How the 3D structures are made

Before work begins on a targeted protein, a board appointed by the NIH examines each request. Once approved, the protein must be cloned, expressed and crystallized, and then X-ray diffraction data is collected at the Advanced Photon Source at Argonne National Laboratory. This data defines the location of each of the hundreds or even thousands of atoms to generate 3-D models of the structures that can be analyzed with graphics software. Each institution in the Center has an area of expertise it contributes to the project, working in parallel on many requests at once.

The bioinformatics group SBP, led by Adam Godzik, PhD, focuses on steps that have to be taken before the experimental work starts. Every protein suggested by the research community as a target for experimental structure determination is analyzed and an optimal procedure for its experimental determination is mapped out.

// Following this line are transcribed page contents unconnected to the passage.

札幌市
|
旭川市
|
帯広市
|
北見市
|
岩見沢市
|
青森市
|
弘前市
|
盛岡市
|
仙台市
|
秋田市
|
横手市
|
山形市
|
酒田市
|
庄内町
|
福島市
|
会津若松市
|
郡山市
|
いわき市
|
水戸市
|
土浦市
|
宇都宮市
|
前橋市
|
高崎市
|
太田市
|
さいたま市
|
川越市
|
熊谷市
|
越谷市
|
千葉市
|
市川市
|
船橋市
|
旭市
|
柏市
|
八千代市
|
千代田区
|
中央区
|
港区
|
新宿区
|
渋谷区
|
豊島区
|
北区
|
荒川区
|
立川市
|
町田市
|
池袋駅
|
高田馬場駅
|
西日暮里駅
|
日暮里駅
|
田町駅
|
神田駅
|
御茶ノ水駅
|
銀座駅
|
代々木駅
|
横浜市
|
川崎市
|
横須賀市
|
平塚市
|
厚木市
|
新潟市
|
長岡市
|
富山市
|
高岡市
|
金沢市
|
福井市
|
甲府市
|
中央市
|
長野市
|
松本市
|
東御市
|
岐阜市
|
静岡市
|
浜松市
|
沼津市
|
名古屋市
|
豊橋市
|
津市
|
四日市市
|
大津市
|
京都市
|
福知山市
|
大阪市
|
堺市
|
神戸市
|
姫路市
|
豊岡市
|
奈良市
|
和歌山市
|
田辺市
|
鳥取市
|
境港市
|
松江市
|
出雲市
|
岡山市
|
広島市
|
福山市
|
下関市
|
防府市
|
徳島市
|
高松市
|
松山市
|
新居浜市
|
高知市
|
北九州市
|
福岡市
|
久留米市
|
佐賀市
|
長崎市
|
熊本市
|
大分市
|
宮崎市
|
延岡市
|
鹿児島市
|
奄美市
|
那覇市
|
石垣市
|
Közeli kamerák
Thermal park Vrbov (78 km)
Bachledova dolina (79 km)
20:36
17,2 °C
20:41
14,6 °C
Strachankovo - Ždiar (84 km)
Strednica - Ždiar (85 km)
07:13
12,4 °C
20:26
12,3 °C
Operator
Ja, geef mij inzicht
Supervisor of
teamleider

Experimental structure determination used to have a very high failure rate and the money and time spent on failed attempts is a major contributor to the total expense and time needed to solve protein structures. Both can be significantly improved using “Big Data” approaches, as researchers learn from thousands of successful and failed experiments in structural biology. The SBP bioinformatics group uses these approaches to improve success rates at CSGID, allowing our center to solve more structures at lower costs.

Until recently the process of determining the 3D structure of a protein took many months or even years to complete, but advances in technology, such as the Advanced Photon Source, and upgrades to computational hardware and software has dramatically accelerated the process. The Seattle Structural Genomics Center for Infectious Disease, a similar center funded by NIAID, is also on track to complete 1,000 3-D protein structures soon. Browse all of the structures deposited by the CSGID.

Anyone in the scientific community interested in requesting the determination of structures of proteins from pathogens in the NIAID Category A-C priority lists or organisms causing emerging and re-emerging infectious diseases, can submit requests to the Center’s web portal. As part of the services offered to the scientific community, the CSGID can also provide expression clones and purified proteins, free of charge.

This project has been supported by federal funds from the NIAID, NIH,  Department of Health and Human Services, under contract numbers HHSN272200700058C and HHSN272201200026C.